Exercise
Below are records; quote them exactly from the first line through the line that contains "Literature References".

**** Data for processing

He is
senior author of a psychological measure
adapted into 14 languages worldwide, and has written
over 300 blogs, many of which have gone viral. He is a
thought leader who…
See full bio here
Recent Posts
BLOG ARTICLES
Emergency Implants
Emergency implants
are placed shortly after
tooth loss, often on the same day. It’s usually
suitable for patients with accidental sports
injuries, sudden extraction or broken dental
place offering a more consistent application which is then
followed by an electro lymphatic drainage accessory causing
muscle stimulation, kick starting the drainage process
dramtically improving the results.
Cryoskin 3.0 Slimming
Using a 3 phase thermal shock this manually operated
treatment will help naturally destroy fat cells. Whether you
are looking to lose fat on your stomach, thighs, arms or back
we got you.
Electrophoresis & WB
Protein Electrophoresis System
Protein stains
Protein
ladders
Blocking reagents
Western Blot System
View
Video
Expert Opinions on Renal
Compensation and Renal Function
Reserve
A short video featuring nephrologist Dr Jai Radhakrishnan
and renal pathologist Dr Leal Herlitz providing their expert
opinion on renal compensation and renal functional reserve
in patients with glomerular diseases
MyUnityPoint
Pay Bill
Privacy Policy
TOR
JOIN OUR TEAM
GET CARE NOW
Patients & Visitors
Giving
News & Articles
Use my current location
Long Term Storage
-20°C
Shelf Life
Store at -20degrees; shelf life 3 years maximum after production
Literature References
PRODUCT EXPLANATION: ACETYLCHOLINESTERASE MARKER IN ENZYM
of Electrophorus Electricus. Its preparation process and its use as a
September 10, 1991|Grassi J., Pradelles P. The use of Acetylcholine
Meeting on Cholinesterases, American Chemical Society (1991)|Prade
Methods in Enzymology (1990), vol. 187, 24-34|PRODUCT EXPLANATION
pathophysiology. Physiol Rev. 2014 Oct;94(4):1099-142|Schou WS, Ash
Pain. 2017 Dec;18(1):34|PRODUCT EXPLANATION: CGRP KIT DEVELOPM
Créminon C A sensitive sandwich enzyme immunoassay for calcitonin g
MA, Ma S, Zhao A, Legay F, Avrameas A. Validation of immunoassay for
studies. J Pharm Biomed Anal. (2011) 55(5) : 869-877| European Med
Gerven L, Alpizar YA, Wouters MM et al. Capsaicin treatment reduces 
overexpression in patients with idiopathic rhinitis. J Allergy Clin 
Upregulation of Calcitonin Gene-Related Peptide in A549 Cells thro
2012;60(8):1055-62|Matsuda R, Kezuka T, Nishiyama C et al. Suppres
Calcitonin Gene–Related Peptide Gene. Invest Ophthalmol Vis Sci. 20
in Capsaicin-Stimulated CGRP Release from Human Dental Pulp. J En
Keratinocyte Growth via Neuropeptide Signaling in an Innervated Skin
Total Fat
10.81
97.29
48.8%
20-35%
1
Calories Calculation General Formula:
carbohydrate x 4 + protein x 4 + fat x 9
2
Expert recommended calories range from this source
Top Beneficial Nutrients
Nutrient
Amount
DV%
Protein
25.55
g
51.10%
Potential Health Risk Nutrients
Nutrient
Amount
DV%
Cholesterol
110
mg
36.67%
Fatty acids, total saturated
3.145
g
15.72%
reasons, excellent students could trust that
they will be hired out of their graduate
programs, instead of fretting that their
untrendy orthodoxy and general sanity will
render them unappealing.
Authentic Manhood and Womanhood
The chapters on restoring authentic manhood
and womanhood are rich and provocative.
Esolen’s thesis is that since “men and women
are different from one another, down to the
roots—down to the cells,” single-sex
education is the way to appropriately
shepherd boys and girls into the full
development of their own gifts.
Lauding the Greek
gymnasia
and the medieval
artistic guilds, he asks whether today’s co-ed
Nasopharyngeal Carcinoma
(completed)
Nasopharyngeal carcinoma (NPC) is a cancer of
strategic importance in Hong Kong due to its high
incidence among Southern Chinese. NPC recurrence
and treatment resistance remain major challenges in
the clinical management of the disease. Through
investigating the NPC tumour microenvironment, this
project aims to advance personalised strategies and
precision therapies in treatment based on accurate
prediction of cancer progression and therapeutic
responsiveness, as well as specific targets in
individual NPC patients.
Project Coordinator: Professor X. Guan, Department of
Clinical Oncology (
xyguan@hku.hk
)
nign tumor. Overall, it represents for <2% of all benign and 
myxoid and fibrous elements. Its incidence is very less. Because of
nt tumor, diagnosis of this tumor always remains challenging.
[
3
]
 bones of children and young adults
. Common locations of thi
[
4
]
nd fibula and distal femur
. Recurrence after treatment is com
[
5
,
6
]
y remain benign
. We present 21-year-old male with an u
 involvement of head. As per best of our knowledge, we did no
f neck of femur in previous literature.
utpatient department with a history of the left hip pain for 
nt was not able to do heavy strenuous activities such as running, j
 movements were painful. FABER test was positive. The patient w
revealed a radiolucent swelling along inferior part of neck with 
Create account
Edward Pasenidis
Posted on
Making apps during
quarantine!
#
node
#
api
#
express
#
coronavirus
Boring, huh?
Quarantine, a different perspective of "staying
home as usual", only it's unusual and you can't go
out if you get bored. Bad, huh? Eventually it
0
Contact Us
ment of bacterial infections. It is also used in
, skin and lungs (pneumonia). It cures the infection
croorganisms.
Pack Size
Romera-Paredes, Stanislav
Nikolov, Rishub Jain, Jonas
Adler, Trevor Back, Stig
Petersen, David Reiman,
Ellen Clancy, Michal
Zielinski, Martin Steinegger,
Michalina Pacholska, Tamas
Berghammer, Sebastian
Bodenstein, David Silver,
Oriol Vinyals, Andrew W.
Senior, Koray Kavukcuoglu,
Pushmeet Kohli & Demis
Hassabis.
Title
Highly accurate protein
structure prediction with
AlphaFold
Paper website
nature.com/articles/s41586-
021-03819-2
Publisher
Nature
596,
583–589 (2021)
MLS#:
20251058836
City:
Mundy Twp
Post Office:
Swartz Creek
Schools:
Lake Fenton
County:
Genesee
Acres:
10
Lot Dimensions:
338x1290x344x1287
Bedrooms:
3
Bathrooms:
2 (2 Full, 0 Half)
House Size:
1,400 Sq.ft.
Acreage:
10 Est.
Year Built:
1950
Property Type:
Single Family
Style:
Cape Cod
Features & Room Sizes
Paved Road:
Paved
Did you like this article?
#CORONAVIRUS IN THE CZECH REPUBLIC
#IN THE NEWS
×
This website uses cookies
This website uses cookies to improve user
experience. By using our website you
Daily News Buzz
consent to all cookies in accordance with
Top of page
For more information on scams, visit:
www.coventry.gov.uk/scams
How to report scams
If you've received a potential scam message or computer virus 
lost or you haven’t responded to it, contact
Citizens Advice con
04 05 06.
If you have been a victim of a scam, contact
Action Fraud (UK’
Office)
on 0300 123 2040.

********

Answer area
He is
senior author of a psychological measure
adapted into 14 languages worldwide, and has written
over 300 blogs, many of which have gone viral. He is a
thought leader who…
See full bio here
Recent Posts
BLOG ARTICLES
Emergency Implants
Emergency implants
are placed shortly after
tooth loss, often on the same day. It’s usually
suitable for patients with accidental sports
injuries, sudden extraction or broken dental
place offering a more consistent application which is then
followed by an electro lymphatic drainage accessory causing
muscle stimulation, kick starting the drainage process
dramtically improving the results.
Cryoskin 3.0 Slimming
Using a 3 phase thermal shock this manually operated
treatment will help naturally destroy fat cells. Whether you
are looking to lose fat on your stomach, thighs, arms or back
we got you.
Electrophoresis & WB
Protein Electrophoresis System
Protein stains
Protein
ladders
Blocking reagents
Western Blot System
View
Video
Expert Opinions on Renal
Compensation and Renal Function
Reserve
A short video featuring nephrologist Dr Jai Radhakrishnan
and renal pathologist Dr Leal Herlitz providing their expert
opinion on renal compensation and renal functional reserve
in patients with glomerular diseases
MyUnityPoint
Pay Bill
Privacy Policy
TOR
JOIN OUR TEAM
GET CARE NOW
Patients & Visitors
Giving
News & Articles
Use my current location
Long Term Storage
-20°C
Shelf Life
Store at -20degrees; shelf life 3 years maximum after production
Literature References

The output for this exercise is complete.